Cottagers who want to winterize their vacation homes will usually have to do some serious upgrades, particularly in Canada’s chilly climate. Most cottages are older structures, built by burly grandfathers who saw cottaging as an exercise in minimalism. But for those of us who don’t view sitting on a frost-covered outhouse as an opportunity to commune with nature, a few renovations are in order before you spend your winter holidays at the lake. And while choosing and installing the right heating system is a must, you’ll first want to upgrade your insulation to make sure you’re getting the most out of your energy costs. Here are five things you can do to improve your cottage’s efficiency this winter.
Go above the roof
Many cottages and cabins have exposed roofs and rafters, while cottages with attics make use of them for extra sleeping space. The result is that there’s often not a place for a simple approach like blown-in insulation. It also means that a lot of cottage roofs don’t have the modern insulation and vapour barriers that we’ve come to expect in new-home constructions.
If you’re replacing your cottage roof, it’s a perfect time to insulate it without ruining your view of that gorgeous wood when you’re napping on the couch. A technique recommended by some contractors is to install extruded polystyrene foam on top of the roof rather than beneath it. Buy a product that’s bonded to plywood panels that interlock, and put them above your roof boards before adding your vapour barrier and shingles or metal roof. Since most cottages don’t have basements, you can also use these panels to insulate your floor from the top down, ensuring warmer feet and higher heating efficiency.
In Canada’s cold climate, the combination of our cozy interiors and the chilly outdoors can result in cold-bridge condensation, which occurs when our homes’ warm, humid air meets surfaces that are below its dew point. You’ll often see it happen at the base of external walls (where it can lead to mould) and on windows (where it can lead to cell rot).
One of the most effective ways to combat condensation is to seal your cottage from outdoor air using a vapour barrier.

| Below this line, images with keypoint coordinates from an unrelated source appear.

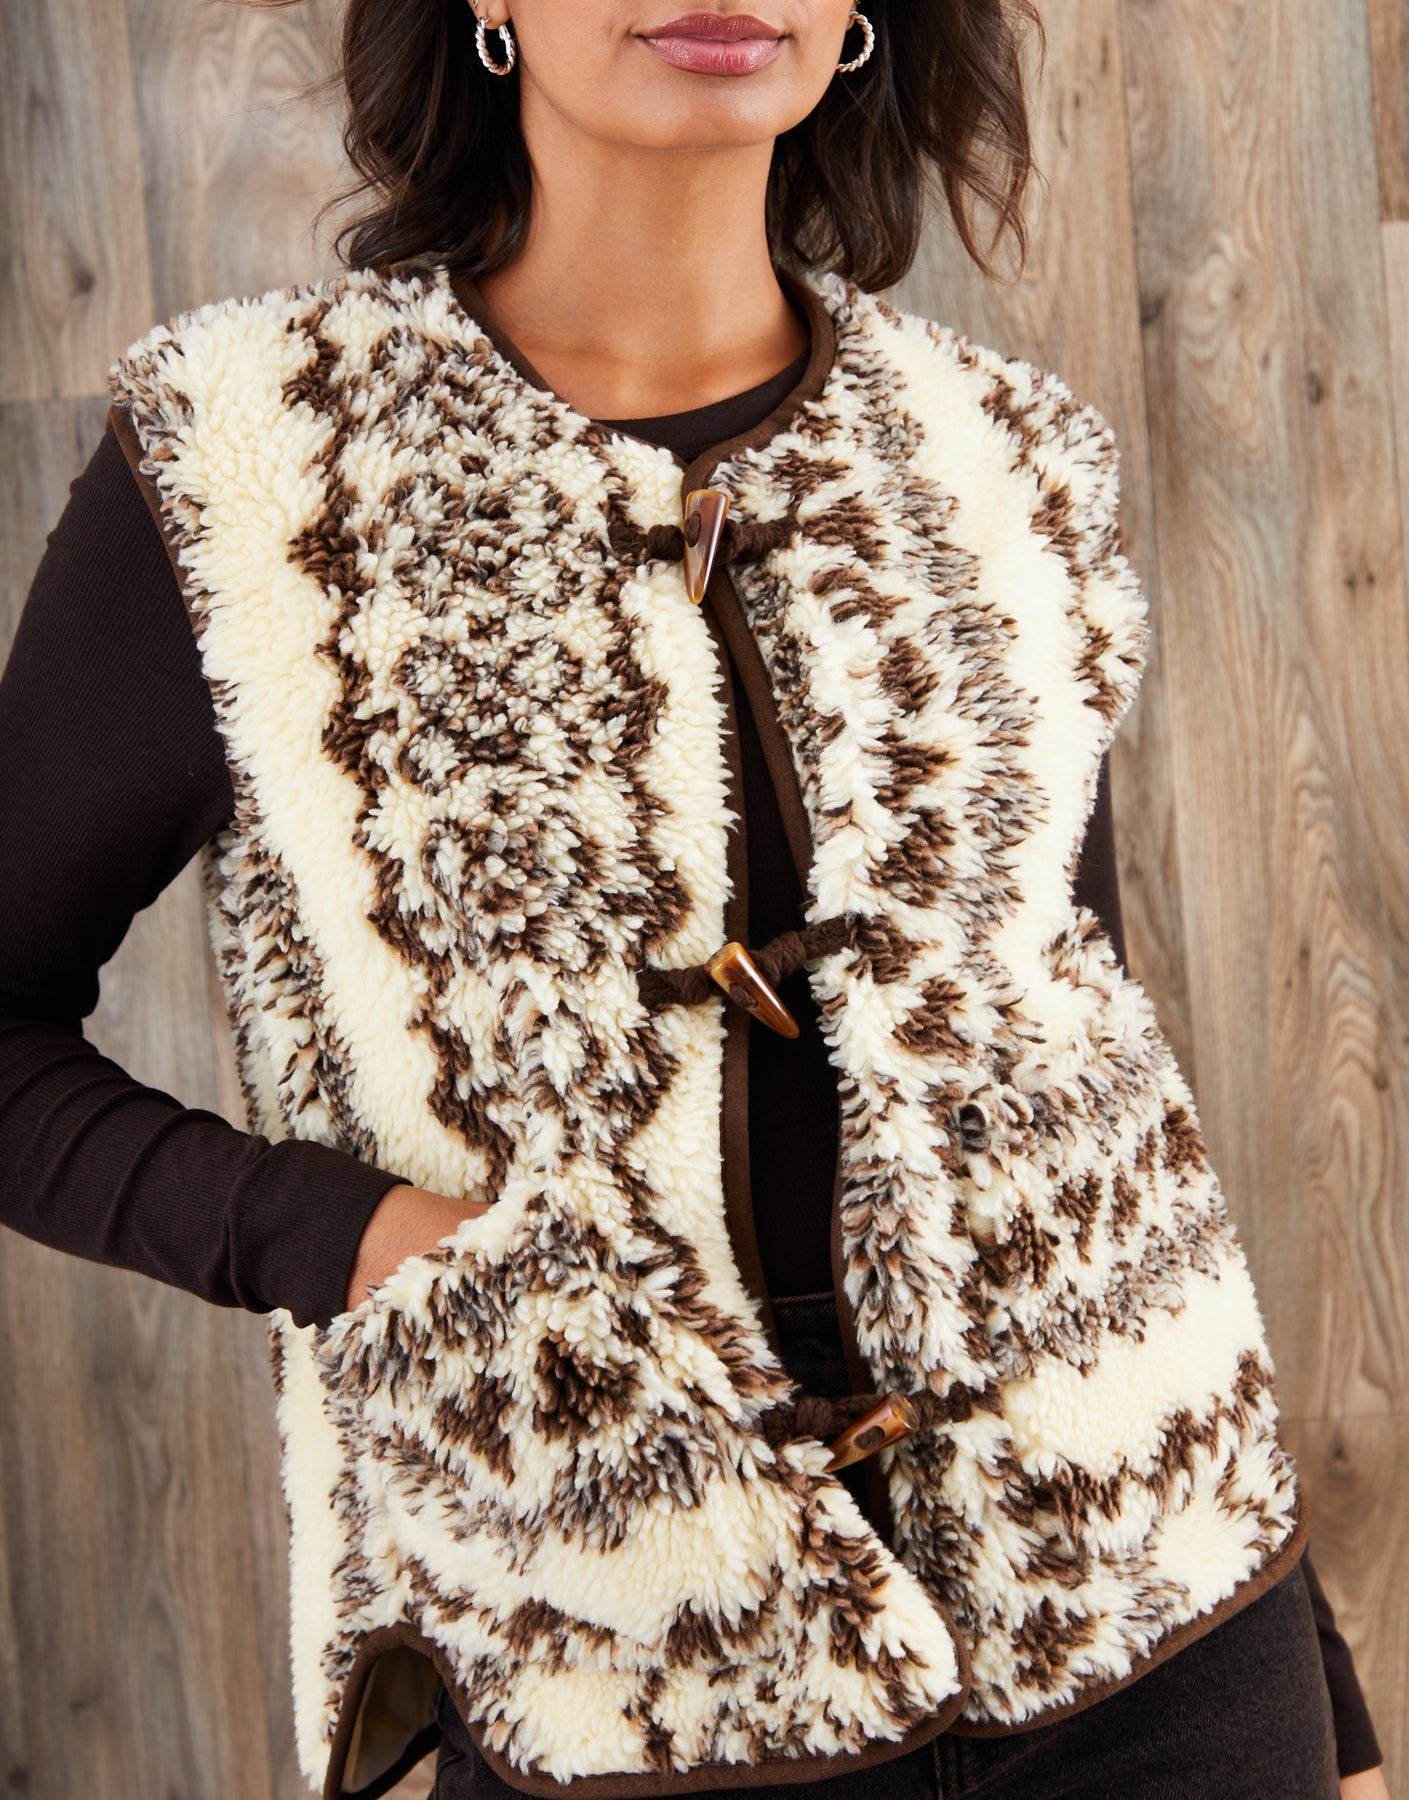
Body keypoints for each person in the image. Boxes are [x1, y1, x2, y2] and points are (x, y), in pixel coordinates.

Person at [0, 2, 1388, 1797]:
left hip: (1158, 1614)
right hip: (620, 1626)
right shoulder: (247, 465)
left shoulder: (1000, 454)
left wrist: (1322, 1693)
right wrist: (361, 1244)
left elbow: (1091, 1068)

They not only keep cold air out; they also prevent your warm interior air from seeping into attics and wall spaces, which are prime areas for condensation. When warm air is able to infiltrate these areas during the winter, it will condense as it cools, causing destructive water droplets in your insulation and on your wall framing. You can prevent this process by installing a polyethylene barrier on the warm side of every wall and ceiling in your cottage. Be sure to seal the barrier joints with caulk to make them air tight.
Consider foam insulation
Spray foam pulls double duty: it’s a great insulator with a high R-value, and it also seals air leaks around windows and doors. That means you can apply it in broad swaths to cover large spaces, or you can purchase small pressurized cans that allow you to apply foam around the frames of your doors and windows.

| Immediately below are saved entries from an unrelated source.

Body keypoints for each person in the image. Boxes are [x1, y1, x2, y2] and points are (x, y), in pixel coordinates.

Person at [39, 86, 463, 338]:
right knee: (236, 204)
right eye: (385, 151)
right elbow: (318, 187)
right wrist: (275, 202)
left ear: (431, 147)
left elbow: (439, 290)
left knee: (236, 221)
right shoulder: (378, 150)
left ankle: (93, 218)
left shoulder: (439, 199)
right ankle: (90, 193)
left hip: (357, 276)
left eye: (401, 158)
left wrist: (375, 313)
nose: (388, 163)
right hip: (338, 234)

Keep in mind, though, that spray-foam insulation is so good at making homes air tight that, if applied improperly, it can prevent homes from “breathing,” leading to excess moisture and eventual mould. The antidote in these cases is to make sure your home or cottage has a functioning heat-recovery ventilator (HRV). An HRV will substitute your stale indoor air for fresh outdoor air, but whereas drafty door frames allow cold air in, the HRV pre-heats the air to maintain your indoor temperature.

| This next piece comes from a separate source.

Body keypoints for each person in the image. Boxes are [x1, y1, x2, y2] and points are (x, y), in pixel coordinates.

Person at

Insulate your attic with blown-in
If you’re cottage has an unused attic, blown-in insulation is a great way to increase its heating efficiency, and DIY systems like AttiCat make the process of adding insulation to your attic quick and painless.
To get it right, start by looking for leaks. Look beneath your current insulation and find the gaps around plumbing pipes and holes around electrical wires. Use expanding spray foam for any gaps larger than a quarter inch, and use caulk for anything tighter. You should also make sure your vent chutes are properly installed. Without air movement to remove moisture in the winter and heat in the summer, you’ll be reducing your insulation’s R-value. Finally, use two layers of fiberglass insulation to cover the hatch to your attic. Cut them slightly larger than the hatch and then affix them to the door’s edges so they’re secure.
Wrap your windows
If your cottage has weathered old windows, and installing new ones is beyond your budget, a window-insulation kit can go a long way to stopping drafts and increasing your heating efficiency. Many retailers sell kits that allow you to apply the plastic coverings yourself with nothing more than a box cutter and a hair dryer. And while they’re not the most aesthetically pleasing solution, they’ll still allow winter’s limited sun to shine through. They also come off easily in the spring when the mercury begins to rise.